In September 2022, Microsoft announced deprecation of Azure Multi-Factor Authentication Server. Beginning September 30, 2024, Azure Multi-Factor Authentication Server deployments will no longer service multifactor authentication (MFA) requests, which could cause authentications to fail for your organization. To ensure uninterrupted authentication services and to remain in a supported state, organizations should migrate their users’ authentication data to the cloud-based Azure MFA service by using the latest Migration Utility included in the most recent Azure MFA Server update. For more information, see Azure MFA Server Migration.

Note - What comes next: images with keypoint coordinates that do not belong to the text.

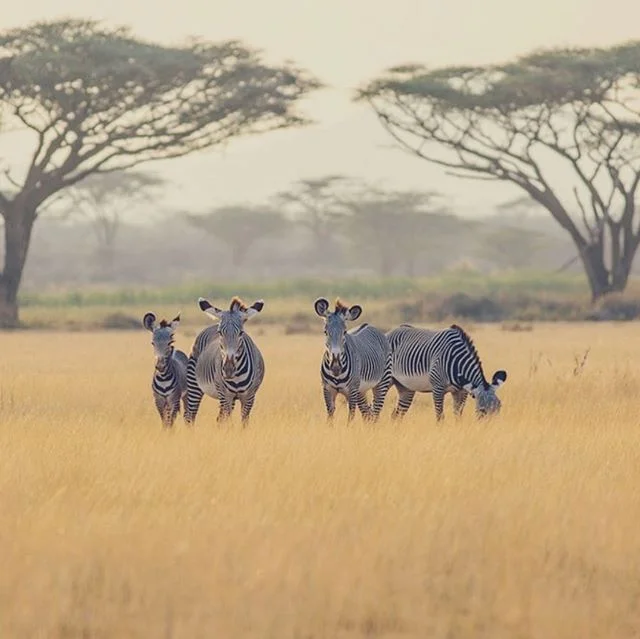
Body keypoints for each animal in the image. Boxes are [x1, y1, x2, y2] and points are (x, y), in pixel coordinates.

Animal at [184, 296, 265, 426]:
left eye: (241, 333)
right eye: (220, 333)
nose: (228, 370)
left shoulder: (249, 397)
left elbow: (244, 423)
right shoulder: (225, 396)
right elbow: (228, 424)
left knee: (218, 418)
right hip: (194, 385)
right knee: (189, 416)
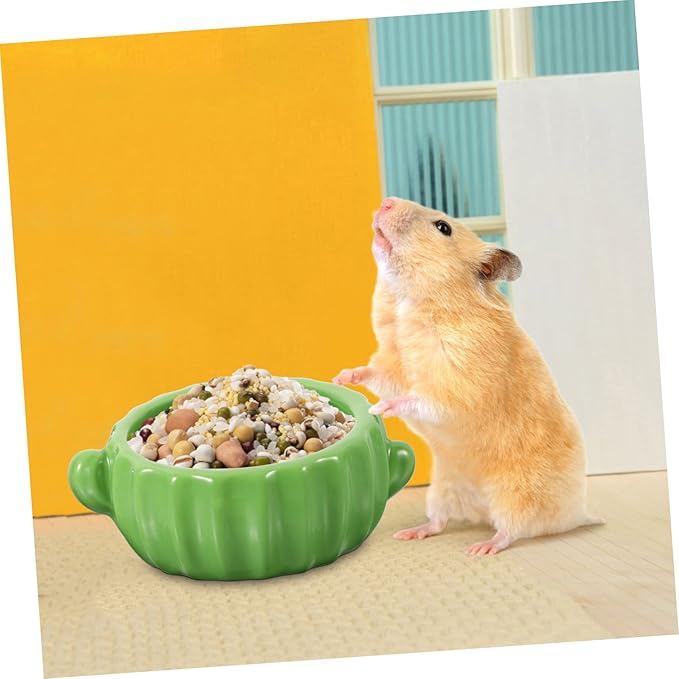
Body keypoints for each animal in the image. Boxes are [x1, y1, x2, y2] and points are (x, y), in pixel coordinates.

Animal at [333, 197, 603, 555]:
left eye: (443, 227)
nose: (386, 202)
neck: (411, 302)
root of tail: (576, 513)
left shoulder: (460, 385)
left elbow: (421, 399)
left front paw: (381, 409)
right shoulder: (393, 363)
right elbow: (376, 373)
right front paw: (342, 377)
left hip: (516, 494)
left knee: (512, 530)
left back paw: (481, 548)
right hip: (443, 486)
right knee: (440, 521)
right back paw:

The following MFA Server settings are available:

Feature Description
Server settings Download MFA Server and generate activation credentials to initialize your environment
One-time bypass Allow a user to authenticate without performing multi-factor authentication for a limited time.
Caching rules Caching is primarily used when on-premises systems, such as VPN, send multiple verification requests while the first request is still in progress. This feature allows the subsequent requests to succeed automatically, after the user succeeds the first verification in progress.
Server status See the status of your on-premises MFA servers including version, status, IP, and last communication time and date.

One-time bypass

Tip

Steps in this article might vary slightly based on the portal you start from.

The one-time bypass feature allows a user to authenticate a single time without performing multi-factor authentication. The bypass is temporary and expires after a specified number of seconds. In situations where the mobile app or phone is not receiving a notification or phone call, you can allow a one-time bypass so the user can access the desired resource.

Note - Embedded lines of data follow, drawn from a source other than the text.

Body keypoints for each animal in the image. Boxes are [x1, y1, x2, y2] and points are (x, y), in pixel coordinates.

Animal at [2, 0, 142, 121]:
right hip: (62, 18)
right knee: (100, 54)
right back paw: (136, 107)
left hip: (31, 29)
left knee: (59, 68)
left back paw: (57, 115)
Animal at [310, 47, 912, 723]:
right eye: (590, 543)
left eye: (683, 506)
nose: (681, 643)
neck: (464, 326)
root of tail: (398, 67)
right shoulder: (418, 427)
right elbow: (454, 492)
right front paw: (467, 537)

To create a one-time bypass, complete the following steps:

  1. Sign in to the Microsoft Entra admin center as at least an Authentication Administrator.
  2. Browse to Protection > Multifactor authentication > One-time bypass.
  3. Select Add.
  4. If necessary, select the replication group for the bypass.
  5. Enter the username as username@domain.com. Enter the number of seconds that the bypass should last and the reason for the bypass.
  6. Select Add. The time limit goes into effect immediately. The user needs to sign in before the one-time bypass expires.

You can also view the one-time bypass report from this same window.

Caching rules

You can set a time period to allow authentication attempts after a user is authenticated by using the caching feature. Subsequent authentication attempts for the user within the specified time period succeed automatically.

Caching is primarily used when on-premises systems, such as VPN, send multiple verification requests while the first request is still in progress. This feature allows the subsequent requests to succeed automatically, after the user succeeds the first verification in progress.

Note

The caching feature is not intended to be used for sign-ins to Microsoft Entra ID.

To set up caching, complete the following steps:

  1. Browse to Protection > Multifactor authentication > Caching rules.
  2. Select Add.
  3. Select the cache type from the drop-down list. Enter the maximum number of cache seconds.
  4. If necessary, select an authentication type and specify an application.
  5. Select Add.

Next steps

Additional MFA Server configuration options are available from the web console of the MFA Server itself. You can also configure Azure MFA Server for high availability.